** 読解文 **

米国株、米中協議を楽観 S&P500小幅高 5月CPIは上昇加速見通し
S&P500は9日、小幅高で堅調さを維持。決着が10日に持ち越された米中協議は楽観されているようだ。今後は11日発表の5月CPIへの注目も高まりそうだ。

アメリカの株式市場がロンドンで行われている米国と中国の協議を楽観している。S&P500種株価指数の9日の終値は前週末比0.09%高。小幅な上昇ながら2月につけた最高値の更新へと歩みを進めた。米中対立の悪影響を受けている半導体大手NVIDIA(エヌビディア)の株価も2営業日続伸と堅調さを維持。9日に始まった米中協議は決着を10日に持ち越したが、投資家の不安は大きくは高まっていないようだ。一方、S&P500の今後の見通しをめぐっては、11日に発表される5月の消費者物価指数(CPI)の重要度も高い。市場予想では前月よりも物価上昇が加速すると見込まれており、結果が上振れれば、S&P500の逆風になる可能性がある。S&P500が4月以降に記録した20%もの上昇が継続するには、米中協議と5月CPIの2つのハードルをクリアする必要がありそうだ。
アメリカのS&P500は小幅高 最高値まであと2.30%まで接近
S&P500(SPX)の9日の終値は6005.88。2営業日続伸で、2月19日につけた最高値(6144.15)まで2.30%の上昇で到達する水準となった。S&P500は6日に発表された5月の雇用統計が労働市場の大きな悪化を示さなかったことで、3か月半ぶりの6000台に乗せており、堅調さが維持された形だ。

** 参考情報 **
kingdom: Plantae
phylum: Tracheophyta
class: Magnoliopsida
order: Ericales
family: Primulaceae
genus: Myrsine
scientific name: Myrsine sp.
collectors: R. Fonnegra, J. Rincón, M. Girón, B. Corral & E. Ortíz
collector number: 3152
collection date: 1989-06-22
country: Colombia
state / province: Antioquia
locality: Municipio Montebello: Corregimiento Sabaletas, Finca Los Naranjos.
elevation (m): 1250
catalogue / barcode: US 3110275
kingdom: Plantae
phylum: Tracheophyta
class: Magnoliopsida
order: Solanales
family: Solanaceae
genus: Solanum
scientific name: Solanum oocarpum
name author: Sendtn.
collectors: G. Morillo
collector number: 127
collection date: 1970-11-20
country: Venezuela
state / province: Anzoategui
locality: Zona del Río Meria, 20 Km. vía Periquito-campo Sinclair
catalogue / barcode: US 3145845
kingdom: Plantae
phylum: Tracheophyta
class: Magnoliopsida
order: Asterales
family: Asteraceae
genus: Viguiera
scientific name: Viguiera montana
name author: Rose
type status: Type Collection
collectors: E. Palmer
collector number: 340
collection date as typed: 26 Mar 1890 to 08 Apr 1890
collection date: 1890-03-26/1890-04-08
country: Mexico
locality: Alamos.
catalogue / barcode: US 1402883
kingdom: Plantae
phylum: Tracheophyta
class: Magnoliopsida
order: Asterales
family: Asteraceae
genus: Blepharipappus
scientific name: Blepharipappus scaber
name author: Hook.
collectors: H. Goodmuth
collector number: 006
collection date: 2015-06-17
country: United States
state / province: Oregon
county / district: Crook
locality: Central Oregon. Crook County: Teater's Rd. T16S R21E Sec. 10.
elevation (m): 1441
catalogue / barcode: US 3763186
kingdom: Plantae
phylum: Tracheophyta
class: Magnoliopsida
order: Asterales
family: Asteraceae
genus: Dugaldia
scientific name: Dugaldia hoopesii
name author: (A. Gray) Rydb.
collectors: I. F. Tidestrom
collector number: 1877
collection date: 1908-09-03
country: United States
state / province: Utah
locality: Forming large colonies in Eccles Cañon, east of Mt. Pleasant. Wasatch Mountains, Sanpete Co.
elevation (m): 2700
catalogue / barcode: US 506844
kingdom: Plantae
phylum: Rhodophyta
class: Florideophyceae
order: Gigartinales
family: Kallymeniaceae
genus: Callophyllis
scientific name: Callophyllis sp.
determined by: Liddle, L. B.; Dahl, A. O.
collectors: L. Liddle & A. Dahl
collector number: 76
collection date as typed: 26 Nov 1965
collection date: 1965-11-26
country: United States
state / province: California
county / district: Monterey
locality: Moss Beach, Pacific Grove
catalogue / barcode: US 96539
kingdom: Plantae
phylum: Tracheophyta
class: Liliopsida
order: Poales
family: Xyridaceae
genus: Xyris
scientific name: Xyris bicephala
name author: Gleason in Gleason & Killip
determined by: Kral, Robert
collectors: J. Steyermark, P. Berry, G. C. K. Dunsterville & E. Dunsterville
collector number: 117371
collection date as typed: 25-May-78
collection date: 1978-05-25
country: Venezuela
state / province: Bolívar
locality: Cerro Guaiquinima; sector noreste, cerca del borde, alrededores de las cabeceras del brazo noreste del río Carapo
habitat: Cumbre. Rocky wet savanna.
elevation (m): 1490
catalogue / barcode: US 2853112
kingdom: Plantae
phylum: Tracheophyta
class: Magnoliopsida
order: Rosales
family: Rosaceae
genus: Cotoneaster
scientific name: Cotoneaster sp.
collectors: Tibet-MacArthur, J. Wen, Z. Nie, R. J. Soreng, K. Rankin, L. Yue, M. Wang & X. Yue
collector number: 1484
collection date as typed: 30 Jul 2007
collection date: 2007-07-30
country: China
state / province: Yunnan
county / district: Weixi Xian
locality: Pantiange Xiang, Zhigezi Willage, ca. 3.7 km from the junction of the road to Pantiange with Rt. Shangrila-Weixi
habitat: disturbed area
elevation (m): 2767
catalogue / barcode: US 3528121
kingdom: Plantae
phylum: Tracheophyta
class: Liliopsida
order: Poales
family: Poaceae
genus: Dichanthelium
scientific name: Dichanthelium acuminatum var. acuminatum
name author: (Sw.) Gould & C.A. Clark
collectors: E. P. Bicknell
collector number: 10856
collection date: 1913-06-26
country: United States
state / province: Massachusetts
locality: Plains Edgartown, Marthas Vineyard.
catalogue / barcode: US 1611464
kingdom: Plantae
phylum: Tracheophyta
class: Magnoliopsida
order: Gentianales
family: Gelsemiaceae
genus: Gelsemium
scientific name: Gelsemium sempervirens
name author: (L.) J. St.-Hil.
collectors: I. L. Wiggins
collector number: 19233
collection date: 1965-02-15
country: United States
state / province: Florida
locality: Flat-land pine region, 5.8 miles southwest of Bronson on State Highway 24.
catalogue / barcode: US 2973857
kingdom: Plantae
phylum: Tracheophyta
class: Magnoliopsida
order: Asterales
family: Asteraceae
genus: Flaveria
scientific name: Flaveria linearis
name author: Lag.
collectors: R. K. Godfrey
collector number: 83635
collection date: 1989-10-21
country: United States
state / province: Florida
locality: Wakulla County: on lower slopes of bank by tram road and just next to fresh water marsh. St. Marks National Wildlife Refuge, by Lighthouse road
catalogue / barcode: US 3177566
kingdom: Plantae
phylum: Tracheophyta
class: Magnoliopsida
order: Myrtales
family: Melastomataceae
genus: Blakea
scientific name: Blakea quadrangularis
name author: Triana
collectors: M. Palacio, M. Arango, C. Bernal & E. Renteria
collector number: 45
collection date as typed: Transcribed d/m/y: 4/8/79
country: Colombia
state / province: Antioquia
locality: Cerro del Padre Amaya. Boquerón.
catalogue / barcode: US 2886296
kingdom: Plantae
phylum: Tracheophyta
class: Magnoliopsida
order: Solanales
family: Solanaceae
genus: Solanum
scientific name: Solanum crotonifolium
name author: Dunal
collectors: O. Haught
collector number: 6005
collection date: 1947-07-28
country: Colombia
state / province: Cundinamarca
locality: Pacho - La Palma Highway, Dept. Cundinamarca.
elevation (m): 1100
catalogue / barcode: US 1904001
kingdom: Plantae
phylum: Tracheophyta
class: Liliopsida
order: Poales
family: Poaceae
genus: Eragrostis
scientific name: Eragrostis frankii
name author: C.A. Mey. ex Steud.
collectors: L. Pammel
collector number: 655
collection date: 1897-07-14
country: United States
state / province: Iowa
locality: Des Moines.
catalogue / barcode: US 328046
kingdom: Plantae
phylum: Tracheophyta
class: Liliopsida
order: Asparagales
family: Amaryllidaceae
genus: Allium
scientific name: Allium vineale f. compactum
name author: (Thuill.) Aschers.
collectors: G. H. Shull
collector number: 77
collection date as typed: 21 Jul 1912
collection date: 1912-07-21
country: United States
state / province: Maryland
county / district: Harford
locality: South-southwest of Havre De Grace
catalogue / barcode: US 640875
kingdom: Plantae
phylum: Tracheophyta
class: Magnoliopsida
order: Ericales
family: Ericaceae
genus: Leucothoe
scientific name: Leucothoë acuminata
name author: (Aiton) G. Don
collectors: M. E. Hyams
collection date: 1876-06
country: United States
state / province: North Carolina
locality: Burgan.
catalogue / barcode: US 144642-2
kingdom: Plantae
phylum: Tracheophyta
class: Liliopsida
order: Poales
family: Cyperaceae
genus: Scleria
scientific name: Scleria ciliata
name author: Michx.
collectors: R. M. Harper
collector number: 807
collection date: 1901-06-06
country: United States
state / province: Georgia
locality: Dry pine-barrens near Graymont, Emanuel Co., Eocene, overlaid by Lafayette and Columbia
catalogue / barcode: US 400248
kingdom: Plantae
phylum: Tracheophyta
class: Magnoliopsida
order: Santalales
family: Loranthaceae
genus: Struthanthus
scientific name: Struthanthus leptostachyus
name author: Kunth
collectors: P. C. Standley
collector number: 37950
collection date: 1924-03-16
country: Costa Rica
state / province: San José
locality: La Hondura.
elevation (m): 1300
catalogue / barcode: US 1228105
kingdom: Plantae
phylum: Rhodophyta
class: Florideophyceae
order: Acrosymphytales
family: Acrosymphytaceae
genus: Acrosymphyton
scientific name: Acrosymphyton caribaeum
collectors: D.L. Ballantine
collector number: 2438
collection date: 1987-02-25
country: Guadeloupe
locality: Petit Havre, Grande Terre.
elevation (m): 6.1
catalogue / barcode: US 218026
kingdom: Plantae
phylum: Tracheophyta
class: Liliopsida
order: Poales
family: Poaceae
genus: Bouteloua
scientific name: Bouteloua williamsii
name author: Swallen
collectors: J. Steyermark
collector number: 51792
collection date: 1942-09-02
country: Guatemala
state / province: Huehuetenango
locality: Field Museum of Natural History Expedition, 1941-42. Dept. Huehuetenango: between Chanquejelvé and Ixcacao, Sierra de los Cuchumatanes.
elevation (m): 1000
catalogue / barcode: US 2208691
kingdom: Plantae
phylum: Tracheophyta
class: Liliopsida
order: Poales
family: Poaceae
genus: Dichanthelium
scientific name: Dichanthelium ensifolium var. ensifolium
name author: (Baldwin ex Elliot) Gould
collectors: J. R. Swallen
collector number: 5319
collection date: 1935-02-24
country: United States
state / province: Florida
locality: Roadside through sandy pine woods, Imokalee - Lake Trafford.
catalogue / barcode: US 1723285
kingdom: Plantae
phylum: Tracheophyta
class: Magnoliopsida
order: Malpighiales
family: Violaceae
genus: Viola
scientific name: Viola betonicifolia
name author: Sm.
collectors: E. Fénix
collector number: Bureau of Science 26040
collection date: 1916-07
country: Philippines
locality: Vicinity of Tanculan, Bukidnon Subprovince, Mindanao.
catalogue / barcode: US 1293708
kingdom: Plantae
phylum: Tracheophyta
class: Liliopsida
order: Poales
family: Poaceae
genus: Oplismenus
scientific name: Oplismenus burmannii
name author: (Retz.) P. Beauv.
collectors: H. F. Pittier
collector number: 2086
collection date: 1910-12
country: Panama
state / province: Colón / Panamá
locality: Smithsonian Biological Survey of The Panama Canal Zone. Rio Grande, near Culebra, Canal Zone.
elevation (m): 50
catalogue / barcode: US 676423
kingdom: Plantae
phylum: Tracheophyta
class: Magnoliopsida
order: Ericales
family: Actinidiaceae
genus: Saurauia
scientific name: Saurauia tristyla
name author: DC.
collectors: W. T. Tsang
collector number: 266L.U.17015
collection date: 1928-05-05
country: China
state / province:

** 課題の要件 **
- 1) 米国株の記事について、次の問いに答えよ。
(a) S&P500種株価指数の9日の終値は前週末比で何%高だったか。
(b) 5月の消費者物価指数(CPI)は何日に発表されるか。
(c) S&P500が2月19日につけた最高値はいくらか。
- 2) 米国株の記事の内容を2文で要約せよ。
- 3) 米国株の記事を、最後の文の後から書き継げ。

** 解答一覧 **
- 1)
(a) 0.09%高
(b) 11日
(c) 6144.15

- 2) S&P500は9日、ロンドンで行われている米中協議への楽観から前週末比0.09%高の6005.88で取引を終え、2月19日の最高値まで2.30%の水準に近づいた。今後は11日発表の5月CPIも重要で、結果が上振れればS&P500の逆風になる可能性がある。

- 3)
エヌビディアは2営業日続伸 テスラもトランプ氏との決別後の急落から反発
S&P500への影響度が大きい大手ハイテク株も堅調だ。エヌビディアの株価(NVDA)の9日の終値は前週末比0.64%高の142.63ドル。こちらも1月6日につけた最高値(149.43ドル)まであと4.77%に迫っている。エヌビディアは中国向けに開発した半導体「H20」が米政府による輸出規制の対象となり業績に悪影響が出ているが、5月28日に2025年5-7月期の高成長見通しを示し、投資家の安心感が戻った。電気自動車(EV)大手のテスラの株価(TSLA)は4.55%高となり、2営業日続伸。イーロン・マスクCEOとドナルド・トランプ大統領との決別による急落から反発している。マイクロソフト(MSFT)は9日までの8営業日続伸で合計3.36%高となった。


ハセットNEC委員長が米中協議を楽観 トランプ氏「良い報告しか届いていない」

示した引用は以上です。